## WORK INSTRUCTION A
Echo the part of the polynomial solution between "2. Given that" and "a \) and \( b \).", inclusive.
## WORK INSTRUCTION B
What values of a and b does the polynomial solution end with?

## SOURCE PASSAGE
2. Given that \( (\mathrm{x}+1) \) and \( (\mathrm{x}-2) \) are factors of \( x^{4}-3 \mathrm{x}^{3}+a \mathrm{x}^{2}+\mathrm{bx}+4 \) find the values of \( a \) and \( b \).

To find the values of \( a \) and \( b \) given that \( (\mathrm{x}+1) \) and \( (\mathrm{x}-2) \) are factors of \( x^{4}-3 \mathrm{x}^{3}+a \mathrm{x}^{2}+\mathrm{bx}+4 \), we can use the fact that if \( x + 1 \) and \( x - 2 \) are factors, then the polynomial should equal zero for \( x = -1 \) and \( x = 2 \). First, substitute \( x = -1 \): \[ (-1)^{4} - 3(-1)^{3} + a(-1)^{2} + b(-1) + 4 = 0 \] \[ 1 + 3 + a - b + 4 = 0 \implies a - b + 8 = 0 \implies a - b = -8 \quad \text{(Equation 1)} \] Next, substitute \( x = 2 \): \[ (2)^{4} - 3(2)^{3} + a(2)^{2} + b(2) + 4 = 0 \] \[ 16 - 24 + 4a + 2b + 4 = 0 \implies 4a + 2b - 4 = 0 \implies 4a + 2b = 4 \quad \text{(Equation 2)} \] Now we have a system of equations: 1. \( a - b = -8 \) 2. \( 4a + 2b = 4 \) From Equation 1, we can express \( a \) in terms of \( b \): \[ a = b - 8 \] Now, substitute \( a \) in Equation 2: \[ 4(b - 8) + 2b = 4 \] \[ 4b - 32 + 2b = 4 \implies 6b - 32 = 4 \implies 6b = 36 \implies b = 6 \] Substituting \( b = 6 \) back into the expression for \( a \): \[ a = 6 - 8 = -2 \] Thus, the values are: \[ \boxed{a = -2} \quad \text{and} \quad \boxed{b = 6} \]

## GIVEN INFORMATION
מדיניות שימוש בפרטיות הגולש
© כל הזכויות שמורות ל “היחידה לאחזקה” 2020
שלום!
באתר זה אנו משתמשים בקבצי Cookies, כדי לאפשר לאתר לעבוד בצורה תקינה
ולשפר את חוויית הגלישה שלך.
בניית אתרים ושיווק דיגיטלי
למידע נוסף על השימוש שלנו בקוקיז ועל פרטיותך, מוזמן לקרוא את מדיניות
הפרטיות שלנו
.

## EXPECTED ANSWER A
2. Given that \( (\mathrm{x}+1) \) and \( (\mathrm{x}-2) \) are factors of \( x^{4}-3 \mathrm{x}^{3}+a \mathrm{x}^{2}+\mathrm{bx}+4 \) find the values of \( a \) and \( b \).

## EXPECTED ANSWER B
a = -2 and b = 6